Now, I wanna go back to the antibiotic use in the United States from that CDC study showing
this cumulative use I showed you before, because shortly after this was published in the U.S.,
a group of scientists from Sweden said, “Let’s look at our data.” And they found something
quite remarkable. By the age of three, the average Swedish child has about 1.4 courses
of antibiotics whereas our child has about 4. And when our child has 10 antibiotics by
ten, they only have 4. At every age, the Swedes are using only 40% of the antibiotics we’re
using. So it shows, and the Swedes, by the way, are at least as healthy as we are. So
it shows at least by this metric that about 60% of the antibiotics we’re using are at
least unnecessary. So there’s lots of room for improvement. So what’s the doctor of the
future going to be doing?
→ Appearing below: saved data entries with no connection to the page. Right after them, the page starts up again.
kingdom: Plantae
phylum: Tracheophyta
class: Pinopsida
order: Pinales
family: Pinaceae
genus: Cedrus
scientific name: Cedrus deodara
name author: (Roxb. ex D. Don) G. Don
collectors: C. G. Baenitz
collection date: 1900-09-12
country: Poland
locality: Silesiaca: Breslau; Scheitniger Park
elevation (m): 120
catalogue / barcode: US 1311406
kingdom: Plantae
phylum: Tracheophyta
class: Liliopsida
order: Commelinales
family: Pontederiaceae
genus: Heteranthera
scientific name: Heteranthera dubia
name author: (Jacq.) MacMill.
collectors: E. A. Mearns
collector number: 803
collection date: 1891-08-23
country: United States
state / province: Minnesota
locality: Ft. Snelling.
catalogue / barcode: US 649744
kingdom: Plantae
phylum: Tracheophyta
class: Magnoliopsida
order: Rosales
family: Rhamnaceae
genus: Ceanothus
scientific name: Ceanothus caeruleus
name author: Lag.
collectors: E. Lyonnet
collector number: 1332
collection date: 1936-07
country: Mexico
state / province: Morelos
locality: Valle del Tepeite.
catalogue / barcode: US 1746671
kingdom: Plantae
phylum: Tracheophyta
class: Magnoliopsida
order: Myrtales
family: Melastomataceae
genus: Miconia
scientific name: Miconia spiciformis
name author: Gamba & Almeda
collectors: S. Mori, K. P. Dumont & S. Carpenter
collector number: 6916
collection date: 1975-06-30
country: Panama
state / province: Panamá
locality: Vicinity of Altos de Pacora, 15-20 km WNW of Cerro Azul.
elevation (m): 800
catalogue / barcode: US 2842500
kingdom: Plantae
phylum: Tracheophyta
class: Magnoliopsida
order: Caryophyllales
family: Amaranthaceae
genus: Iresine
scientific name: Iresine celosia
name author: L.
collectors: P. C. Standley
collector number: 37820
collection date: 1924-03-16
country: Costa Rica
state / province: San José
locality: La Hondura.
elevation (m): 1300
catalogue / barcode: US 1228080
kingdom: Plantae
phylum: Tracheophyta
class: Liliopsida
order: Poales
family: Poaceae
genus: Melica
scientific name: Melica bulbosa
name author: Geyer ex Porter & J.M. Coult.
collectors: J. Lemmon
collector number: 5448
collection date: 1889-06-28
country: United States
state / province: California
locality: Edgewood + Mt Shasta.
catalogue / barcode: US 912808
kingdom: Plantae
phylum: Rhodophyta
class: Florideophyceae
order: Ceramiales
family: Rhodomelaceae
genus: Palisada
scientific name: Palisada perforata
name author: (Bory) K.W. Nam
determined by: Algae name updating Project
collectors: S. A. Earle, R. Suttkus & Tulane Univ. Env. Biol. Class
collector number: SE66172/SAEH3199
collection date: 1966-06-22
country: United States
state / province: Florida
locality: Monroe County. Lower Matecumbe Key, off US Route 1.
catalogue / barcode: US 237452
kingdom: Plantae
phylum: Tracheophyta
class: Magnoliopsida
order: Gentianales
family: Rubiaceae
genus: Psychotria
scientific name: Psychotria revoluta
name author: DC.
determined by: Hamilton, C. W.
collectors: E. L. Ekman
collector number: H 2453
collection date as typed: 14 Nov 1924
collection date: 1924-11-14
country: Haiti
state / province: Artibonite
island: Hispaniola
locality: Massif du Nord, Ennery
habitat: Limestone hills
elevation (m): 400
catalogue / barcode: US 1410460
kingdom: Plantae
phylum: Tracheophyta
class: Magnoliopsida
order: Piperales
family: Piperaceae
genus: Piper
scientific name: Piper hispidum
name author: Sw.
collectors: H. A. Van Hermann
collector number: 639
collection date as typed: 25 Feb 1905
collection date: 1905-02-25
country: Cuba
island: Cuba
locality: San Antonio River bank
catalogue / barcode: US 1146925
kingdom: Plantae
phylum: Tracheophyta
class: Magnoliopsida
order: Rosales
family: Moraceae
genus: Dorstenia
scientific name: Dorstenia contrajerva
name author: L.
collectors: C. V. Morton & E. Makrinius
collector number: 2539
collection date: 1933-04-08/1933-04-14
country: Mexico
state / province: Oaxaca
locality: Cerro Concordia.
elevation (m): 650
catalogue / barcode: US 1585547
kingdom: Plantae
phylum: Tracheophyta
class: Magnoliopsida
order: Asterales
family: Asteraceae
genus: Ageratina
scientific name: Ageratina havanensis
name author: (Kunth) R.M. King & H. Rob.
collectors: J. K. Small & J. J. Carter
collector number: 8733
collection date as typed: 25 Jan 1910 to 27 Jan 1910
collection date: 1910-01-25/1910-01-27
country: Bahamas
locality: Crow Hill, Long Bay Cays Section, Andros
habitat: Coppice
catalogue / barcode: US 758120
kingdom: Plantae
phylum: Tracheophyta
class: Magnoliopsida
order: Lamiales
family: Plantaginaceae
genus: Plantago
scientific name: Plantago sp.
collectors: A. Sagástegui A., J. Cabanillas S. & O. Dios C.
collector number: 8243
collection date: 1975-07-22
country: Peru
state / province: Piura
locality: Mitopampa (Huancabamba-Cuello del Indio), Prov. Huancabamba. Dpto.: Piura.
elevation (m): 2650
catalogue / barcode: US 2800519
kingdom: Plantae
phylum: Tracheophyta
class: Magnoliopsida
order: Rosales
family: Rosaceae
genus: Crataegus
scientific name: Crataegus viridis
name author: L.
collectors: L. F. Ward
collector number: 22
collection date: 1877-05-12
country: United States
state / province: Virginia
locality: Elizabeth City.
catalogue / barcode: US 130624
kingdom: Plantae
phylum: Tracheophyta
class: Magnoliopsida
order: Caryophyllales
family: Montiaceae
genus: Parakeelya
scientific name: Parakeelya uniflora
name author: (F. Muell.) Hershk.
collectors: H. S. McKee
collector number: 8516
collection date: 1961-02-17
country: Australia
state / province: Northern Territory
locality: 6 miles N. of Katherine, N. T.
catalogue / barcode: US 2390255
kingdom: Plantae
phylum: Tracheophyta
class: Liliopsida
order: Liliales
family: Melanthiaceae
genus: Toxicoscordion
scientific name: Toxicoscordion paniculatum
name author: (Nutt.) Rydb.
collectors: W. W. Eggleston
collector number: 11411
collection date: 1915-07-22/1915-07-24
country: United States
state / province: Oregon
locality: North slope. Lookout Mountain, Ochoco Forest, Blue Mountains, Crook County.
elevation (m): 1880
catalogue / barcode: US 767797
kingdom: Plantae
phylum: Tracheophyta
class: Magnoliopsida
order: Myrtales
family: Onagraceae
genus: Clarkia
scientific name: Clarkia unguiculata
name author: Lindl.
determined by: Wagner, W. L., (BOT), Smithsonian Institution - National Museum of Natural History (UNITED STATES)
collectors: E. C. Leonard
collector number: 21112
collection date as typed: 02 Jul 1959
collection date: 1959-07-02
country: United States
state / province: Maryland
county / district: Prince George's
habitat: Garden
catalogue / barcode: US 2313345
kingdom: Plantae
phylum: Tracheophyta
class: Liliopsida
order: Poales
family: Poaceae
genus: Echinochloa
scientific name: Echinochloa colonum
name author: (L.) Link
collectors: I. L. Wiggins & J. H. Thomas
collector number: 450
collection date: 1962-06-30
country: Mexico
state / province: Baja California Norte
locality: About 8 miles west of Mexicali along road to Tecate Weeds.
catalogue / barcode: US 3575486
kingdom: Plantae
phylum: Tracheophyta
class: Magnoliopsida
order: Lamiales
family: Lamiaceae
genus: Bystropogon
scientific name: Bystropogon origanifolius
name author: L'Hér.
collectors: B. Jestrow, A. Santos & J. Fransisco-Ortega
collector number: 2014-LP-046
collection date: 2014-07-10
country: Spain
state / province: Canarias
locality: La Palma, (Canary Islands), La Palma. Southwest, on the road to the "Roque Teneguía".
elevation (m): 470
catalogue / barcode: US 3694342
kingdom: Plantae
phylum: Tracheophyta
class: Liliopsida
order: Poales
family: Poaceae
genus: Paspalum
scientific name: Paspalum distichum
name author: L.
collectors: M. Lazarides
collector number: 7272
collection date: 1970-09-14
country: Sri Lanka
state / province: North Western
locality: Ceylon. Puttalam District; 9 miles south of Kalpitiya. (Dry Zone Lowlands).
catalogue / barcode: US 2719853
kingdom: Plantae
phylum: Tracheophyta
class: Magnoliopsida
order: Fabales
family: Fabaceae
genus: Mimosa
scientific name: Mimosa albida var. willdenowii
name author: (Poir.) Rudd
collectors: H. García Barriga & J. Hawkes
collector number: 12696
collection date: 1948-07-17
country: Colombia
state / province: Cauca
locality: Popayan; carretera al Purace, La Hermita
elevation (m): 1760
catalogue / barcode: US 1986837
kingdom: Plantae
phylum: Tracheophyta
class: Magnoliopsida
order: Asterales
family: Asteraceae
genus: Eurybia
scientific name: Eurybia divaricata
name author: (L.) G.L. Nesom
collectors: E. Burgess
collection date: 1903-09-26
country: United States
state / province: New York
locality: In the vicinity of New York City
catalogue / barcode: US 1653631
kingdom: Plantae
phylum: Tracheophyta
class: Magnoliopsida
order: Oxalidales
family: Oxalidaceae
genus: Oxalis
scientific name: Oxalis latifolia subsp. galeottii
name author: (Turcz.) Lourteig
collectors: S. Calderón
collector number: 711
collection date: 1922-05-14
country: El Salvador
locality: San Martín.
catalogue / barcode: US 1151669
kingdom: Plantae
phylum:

I think that the doctors, especially for kids, in addition
to the usual well-baby check-up, they’re going to analyze their poop. And they’re going to
figure out which of the globally necessary microbes they need and which of the personal
microbes they need and they’re going to administer them. And then we’re going to asses, and we’re
going to get the kids on the best path for life-long health. It’s going to take some
science to get there. And I want to thank all my colleagues at NYU, including Isabel
Teitler, who is here tonight. So thank you very much for your attention.